| What you should do |
Set down each of the following items verbatim, reproducing every line without alteration.

Extracted records:
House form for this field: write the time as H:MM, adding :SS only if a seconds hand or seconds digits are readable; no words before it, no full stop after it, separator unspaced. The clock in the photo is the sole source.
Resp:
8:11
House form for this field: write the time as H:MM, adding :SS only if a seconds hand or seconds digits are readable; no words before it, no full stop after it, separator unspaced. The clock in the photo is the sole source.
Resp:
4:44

| Answer to this problem |
House form for this field: write the time as H:MM, adding :SS only if a seconds hand or seconds digits are readable; no words before it, no full stop after it, separator unspaced. The clock in the photo is the sole source.
Resp:
8:11
House form for this field: write the time as H:MM, adding :SS only if a seconds hand or seconds digits are readable; no words before it, no full stop after it, separator unspaced. The clock in the photo is the sole source.
Resp:
4:44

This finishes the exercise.